▸ **LISTE DES TÂCHES**
#1 D'après le texte sur les maisons médicales de garde, depuis quel événement ces structures se sont-elles installées partout en France ?
#2 Reprenez le texte sur les maisons médicales de garde et poursuivez-le à partir de sa dernière phrase.

---------- EXTRAIT DU TEXTE ----------

Depuis le mouvement des coordinations des généralistes en 2004, de nombreuses Maisons Médicales de garde (MMG) se sont installées partout en France. Elles fonctionnent avec des généralistes volontaires, en leur donnant un cadre plus sécurisé, pour offrir une réponse théoriquement à l’urgence, aux heures où les cabinets libéraux sont fermés.

La population s’y est habituée en s’y rendant maintenant de façon spontanée comme dans les services d’urgence des hôpitaux. Et tout le problème réside à ce niveau, le caractère « URGENT » de ces consultations n’étant, la plupart du temps, pas RÉGULÉ, c’est-à-dire pas VÉRIFIÉ. C’est comme si le SAMU envoyait une équipe mobile sur TOUS LES APPELS reçus au 15 ! Débauche de moyens, le gaspillage est quand même moindre en MMG qu’à l’hôpital. Mais à l’hôpital comme en MMG c’est “OPEN BAR“, la notion d’urgence étant remplacée la plupart du temps par celle d’URGENCE RESSENTIE ou d’ÉXIGENCE PERSONNELLE sauf que la tarification pour l’assurance maladie reste celle d’un acte d’urgence à un horaire de nuit ou de jour férié !

---------- DONNÉES FOURNIES ----------

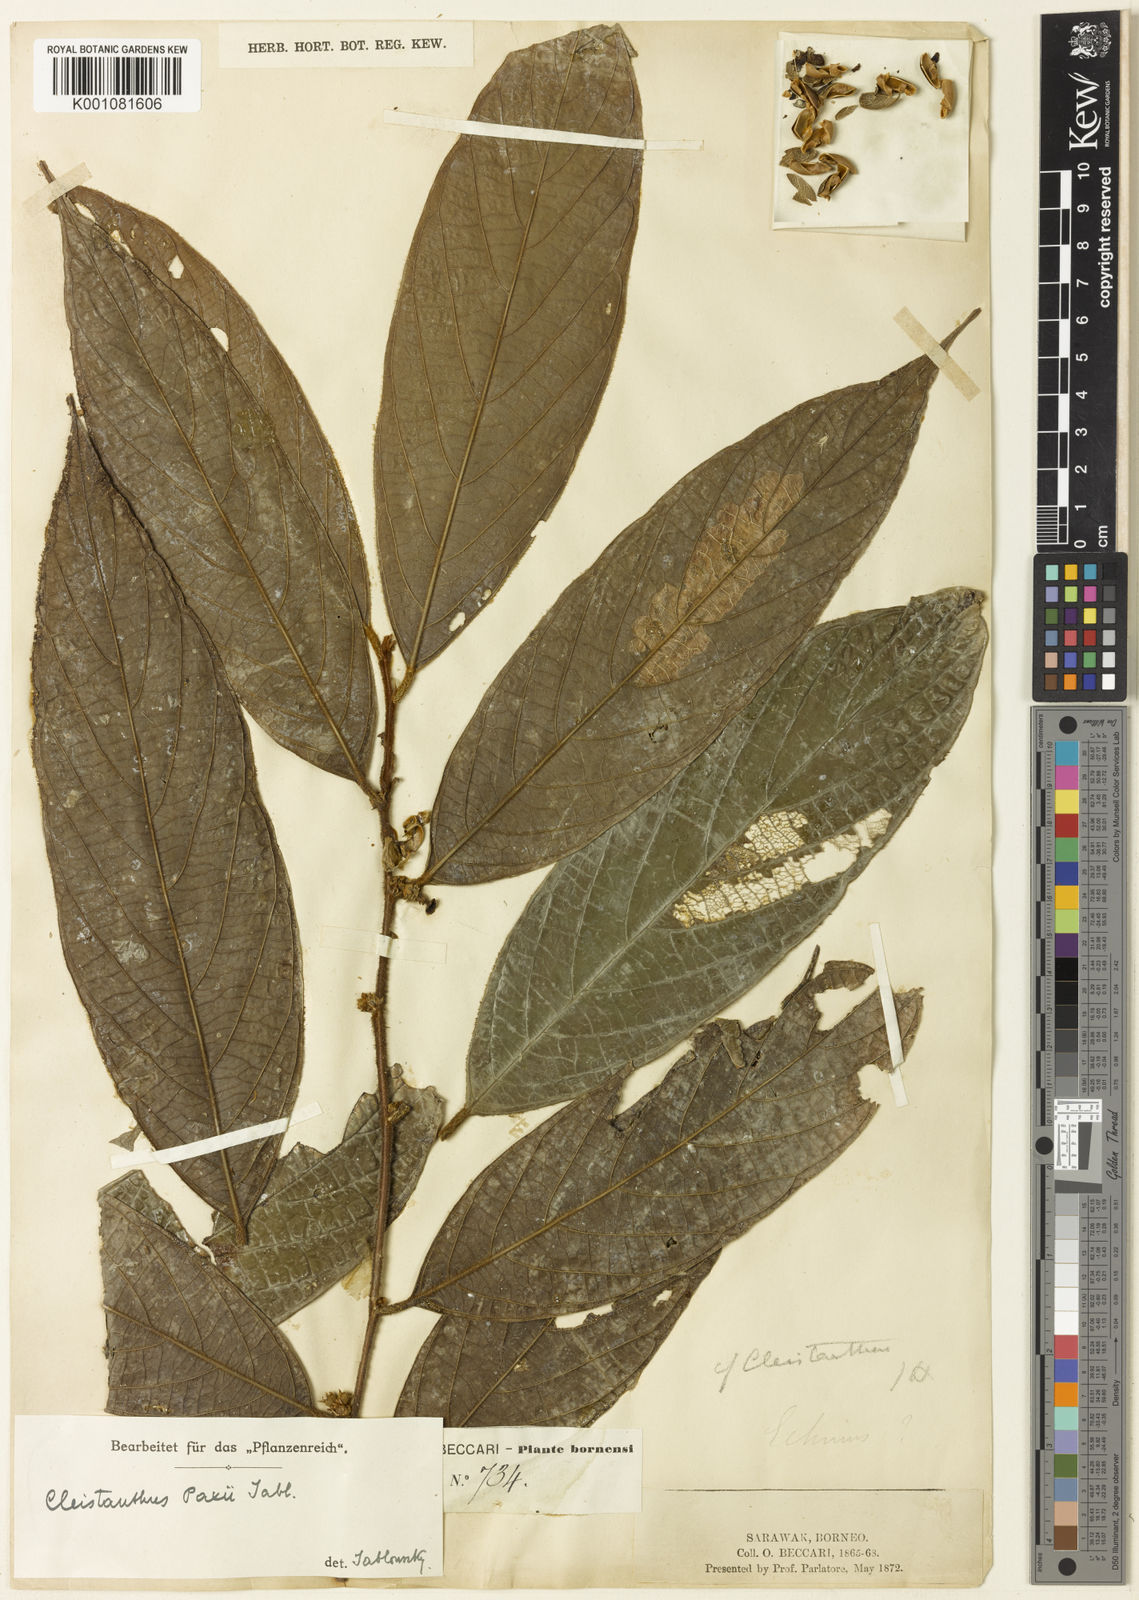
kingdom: Plantae
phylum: Tracheophyta
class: Magnoliopsida
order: Malpighiales
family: Phyllanthaceae
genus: Cleistanthus
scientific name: Cleistanthus paxii
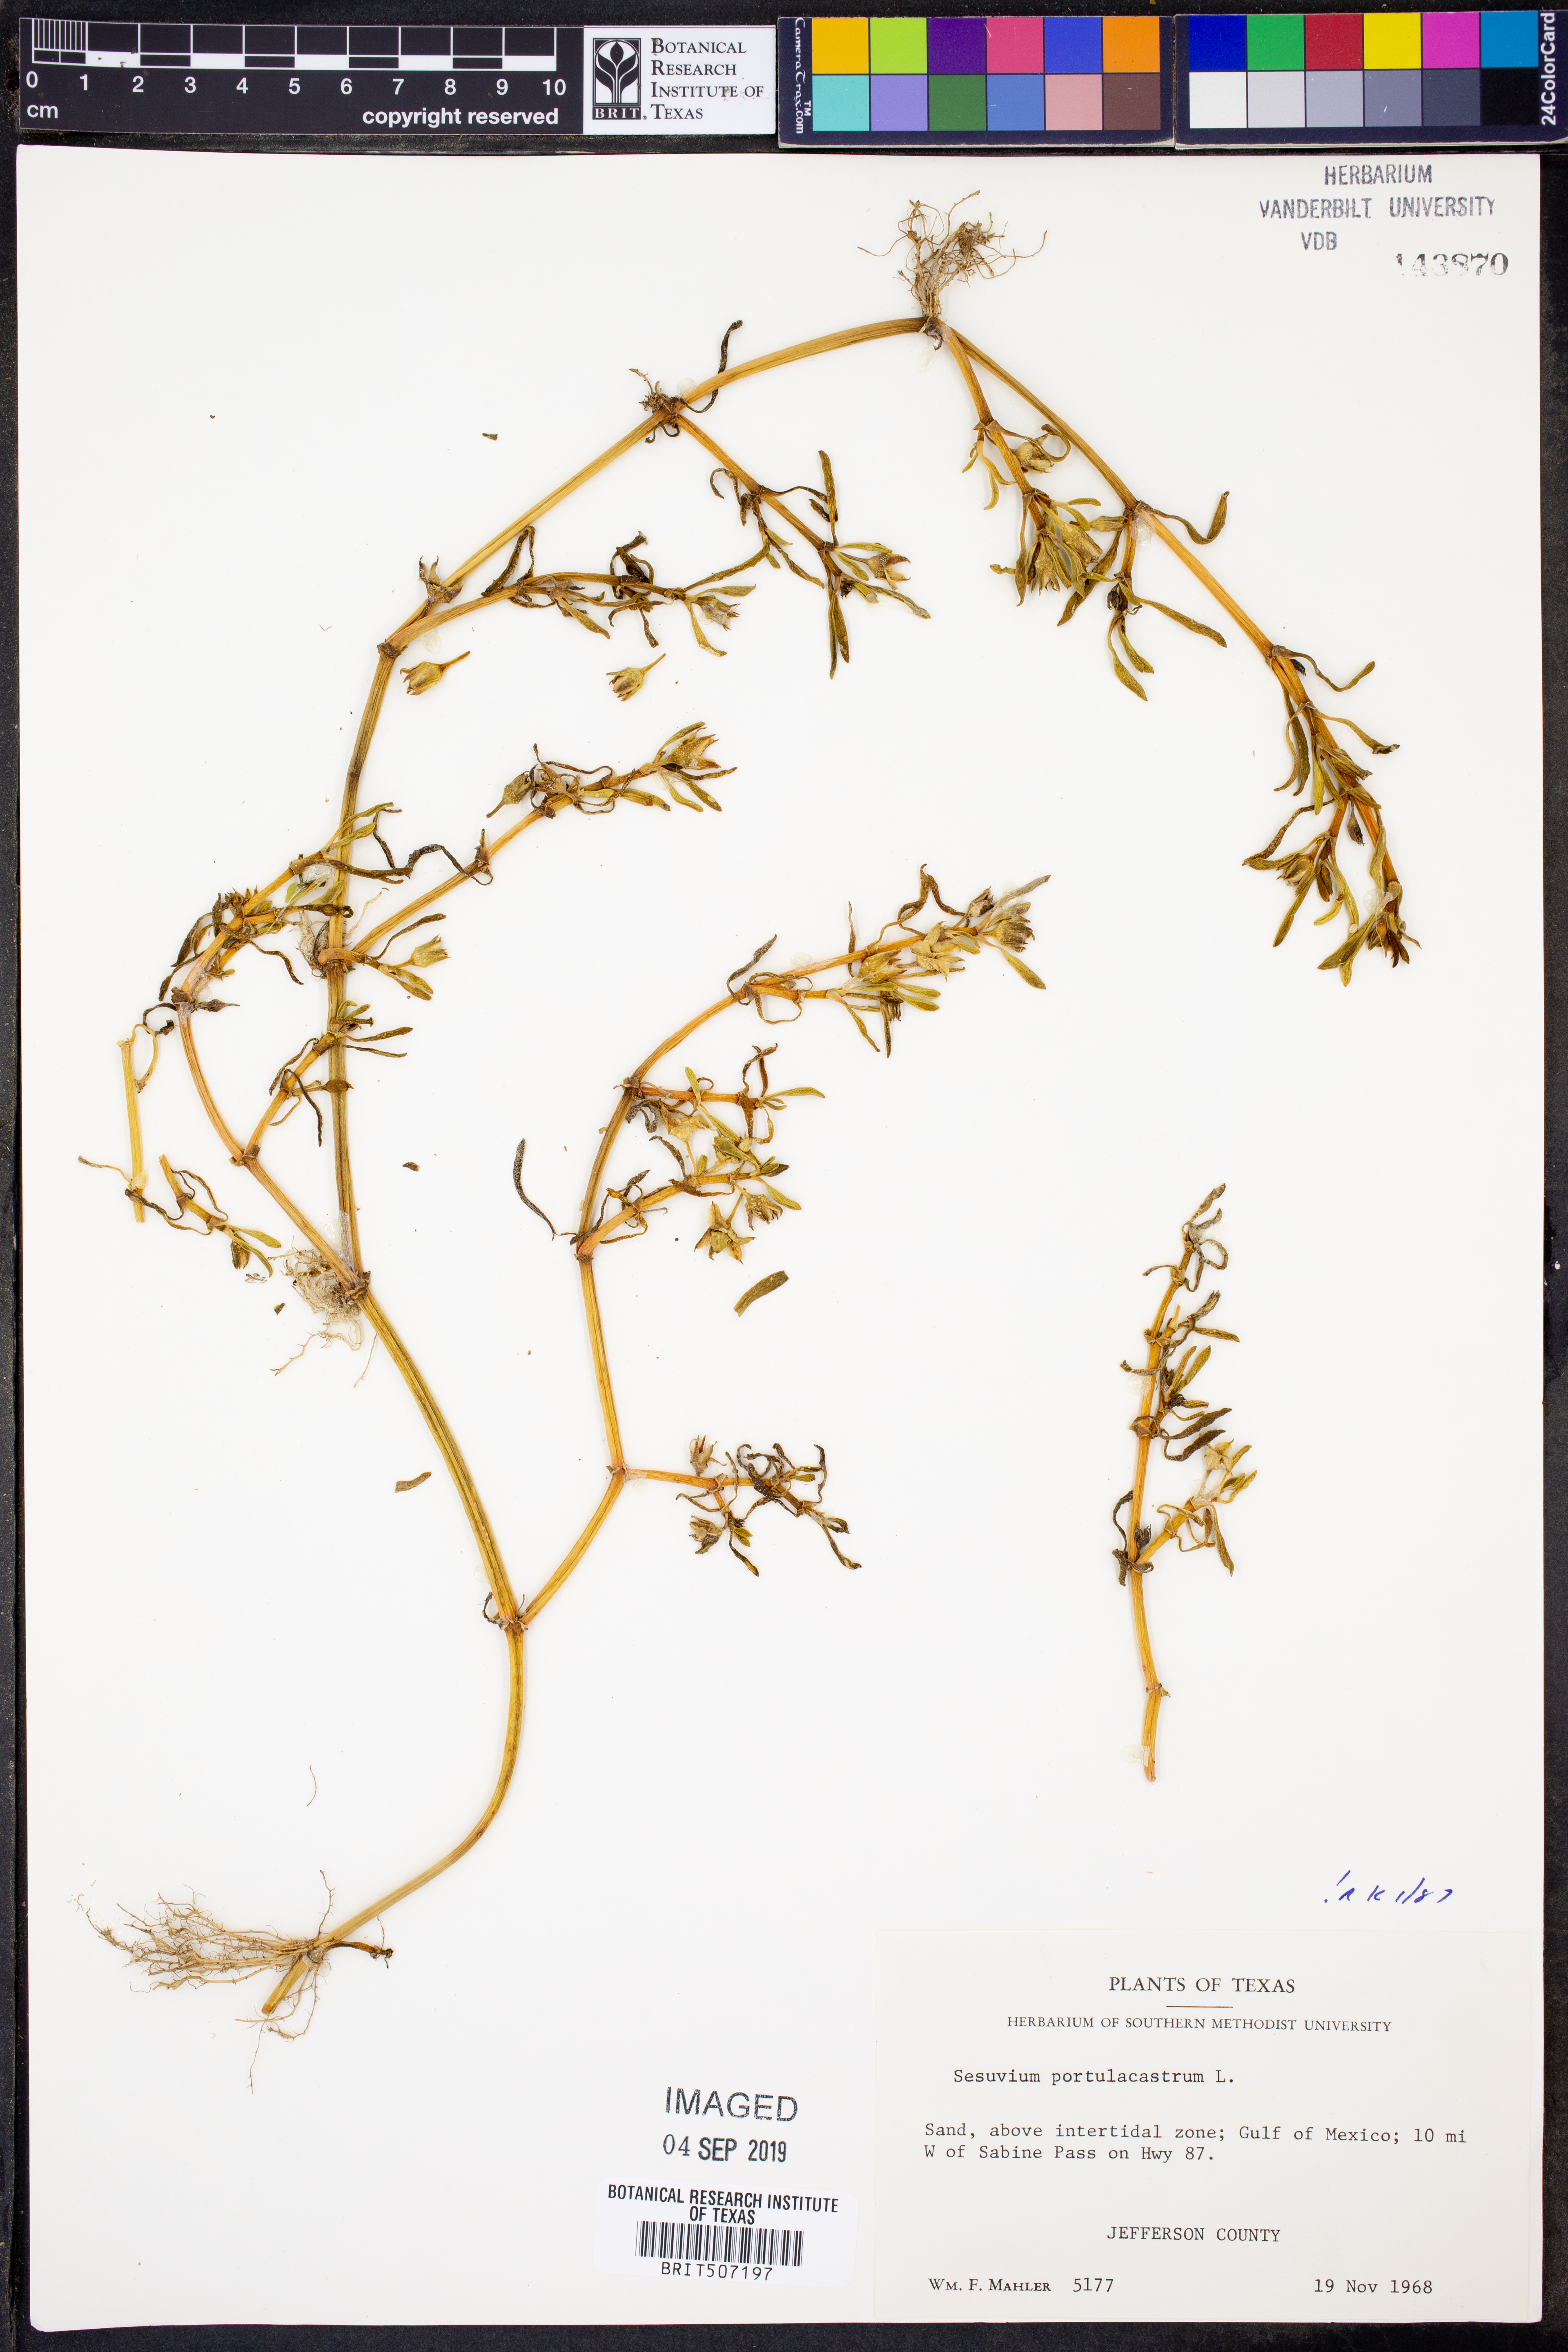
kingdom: Plantae
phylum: Tracheophyta
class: Magnoliopsida
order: Caryophyllales
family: Aizoaceae
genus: Sesuvium
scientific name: Sesuvium portulacastrum
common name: Sea-purslane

----------

▸ **RÉPONSES CORRESPONDANTES**
#1 Depuis le mouvement des coordinations des généralistes en 2004.

#2
Récemment certaines CPAM dont celle du 93 ont décidé d’agir à ce niveau en rappelant les règles de tarification et en :

·      Refusant les majorations CRN et CRD pour les actes non régulés, c’est-à-dire la majorité des actes pratiqués à ces horaires en MMG (CRN : majoration spécifique de nuit 20h00 à 0h00/06h00 à 08h00 en cas de consultation au cabinet, permanence des soins dans le cadre de la régulation et CRD : majoration spécifique de dimanche et jours fériés en cas de consultation au cabinet, permanence des soins dans le cadre de la régulation). Des notifications conséquentes d’indus (> 50 000€) ont été adressées aux médecins,

·      Refusant également les majorations N et F lorsque la notion d’urgence n’était pas établie (sur quels critères ?), sauf qu’en recevant directement un patient en MMG, sans régulation préalable, le médecin ne peut savoir si l’acte était urgent qu’après l’avoir reçu et examiné !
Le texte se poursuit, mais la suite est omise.